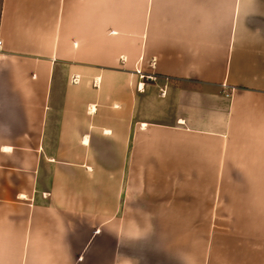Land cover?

------------------------------------

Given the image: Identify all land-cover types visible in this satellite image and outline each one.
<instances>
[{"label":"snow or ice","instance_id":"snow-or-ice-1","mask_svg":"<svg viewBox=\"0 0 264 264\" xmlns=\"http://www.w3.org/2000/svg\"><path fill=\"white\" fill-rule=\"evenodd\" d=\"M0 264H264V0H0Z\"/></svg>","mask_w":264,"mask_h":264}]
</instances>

------------------------------------

### WHAT TO DO
Can you render the records between the lines holding "Given the image: Identify" and "</instances>", inclusive, as a two-column CSV with the columns input and output? Each record should be one row, with its text and its answer each in a single quoted field and line breaks replaced by spaces.

### TASK RESULT
input,output
"Given the image: Identify all land-cover types visible in this satellite image and outline each one.","<instances> [{""label"":""snow or ice"",""instance_id"":""snow-or-ice-1"",""mask_svg"":""<svg viewBox=\""0 0 264 264\"" xmlns=\""http://www.w3.org/2000/svg\""><path fill=\""white\"" fill-rule=\""evenodd\"" d=\""M0 264H264V0H0Z\""/></svg>"",""mask_w"":264,""mask_h"":264}] </instances>"